INTERVIEWTEXT:
——————
Welche Rolle spielen Sie genau als Investor?

Es gibt Firmen, die machen sehr viel selbstständig, es gibt aber auch Beispiele, wie das genannte, die Unterstützung brauchen. Rudolf Wild war, als er in die Sendung kam, 79 Jahre alt. Er wollte mit seiner multifunktionalen Gartenharke kein Unternehmen aufbauen, sondern die Idee, die er in der Garage entwickelt hatte, im Handel sehen. Er brauchte ein Rundum-sorglos-Paket: Einkauf, Finanzierung, Vertrieb, Qualitätskontrolle, Rechtsberatung, das volle Programm eben. Wir bauen das Unternehmen mit auf und achten darauf, dass die Gründer nicht zu sehr ins Risiko gehen müssen. Es kommt ja leider auch bei „Die Höhle der Löwen“ vor, dass ein Produkt nicht funktioniert. Bei uns hat aber noch nie jemand Geld verloren.

Oft geht es bei Ihren Produkten um sogenannte Problemlöser. Was ist das genau?

Zum einen müssen die Produkte für den Alltag brauchbar sein. So wie der Rostschreck, ein Metallmagnet, den man in den Geschirrspüler legt und der Rostflecken an Geschirr und Pfannenböden verhindert. Das kann jeder Haushalt gebrauchen, der einen Geschirrspüler hat.

Sie haben Ihr Unternehmen an die Firma Social Chain Ihres DHDL-Mit-Juroren Georg Kofler verkauft, sitzen weiter im Vorstand. Was versprechen Sie sich von diesem Zusammenschluss?
——————
DATENAUSZUG:
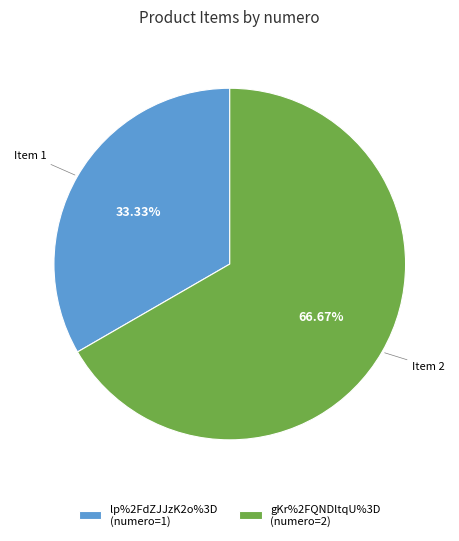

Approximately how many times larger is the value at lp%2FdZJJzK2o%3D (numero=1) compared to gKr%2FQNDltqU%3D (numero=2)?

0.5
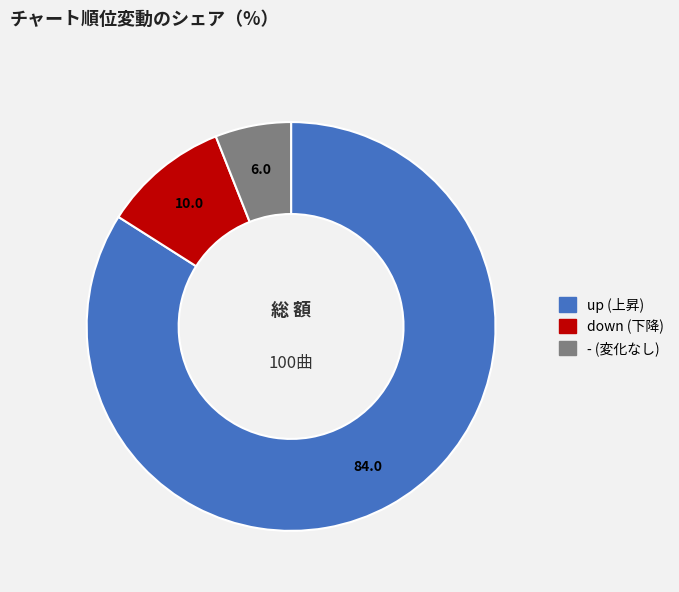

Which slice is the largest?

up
——————
AUFGABEN:
• 1. Beantworte anhand des Interviewtexts kurz die folgenden Fragen:
(a) Wie alt war Rudolf Wild, als er in die Sendung kam?
(b) Was verhindert der Rostschreck?
(c) An welche Firma wurde das Unternehmen verkauft?
• 2. Setze den Interviewtext im selben Stil nach seinem letzten Satz fort.

LÖSUNGEN:
• 1.
(a) 79 Jahre
(b) Rostflecken an Geschirr und Pfannenböden
(c) An die Firma Social Chain von Georg Kofler

• 2.
Es ist eher durch Zufall entstanden. Wir saßen zusammen und haben festgestellt, wie komplementär unsere Unternehmen eigentlich sind. Beide sind erfolgreich, umsatzmäßig nicht weit auseinander und ähnlich groß. Wir haben festgestellt, was die DS Gruppe kann, kann die Social Chain nicht und andersherum. Da haben wir gemerkt, welche Synergien hier möglich sind. Wir hatten keinen wirtschaftlichen Druck und haben aus einer ganz starken Position heraus verkauft. Es ist sehr langfristig gedacht, und wir haben gemerkt, dass Social Media und E-Commerce immer relevanter werden. Dafür hätten wir Abteilungen aufbauen müssen. Wir haben das große Ziel, in den nächsten zwei Jahren einen Milliardenkonzern zu entwickeln. Es war auch weniger ein Verkauf, als mehr ein Zusammenschluss. Ein Großteil des Kaufpreises wurde in Aktien bezahlt, weil wir an die gemeinsame Geschichte glauben.

Sie haben einen traditionellen, aber auch extravaganten Kleidungsstil. Wer berät Sie da?

Das suche ich schon selber aus. Man fragt immer mal jemanden im Büro. Ich sitze mit dem Schneider zusammen und gucke, welche Anzüge es gibt und was für Farben. Es wird aber immer schwieriger, eine neue Farbe zu finden. Mal gucken, was für die neuen Drehtage noch für ein Anzug möglich ist. Dass Kleider Leute machen, da glaube ich aber nicht dran. Ich habe gerade mit dem Inhaber eines Milliardenkonzerns zusammengesessen. Der trug Jeans und T-Shirt, und er hat, glaube ich, gar kein Sakko.

Geben Sie doch unseren Lesern mal den entscheidenden Tipp, wie man am besten ein Produkt verkauft.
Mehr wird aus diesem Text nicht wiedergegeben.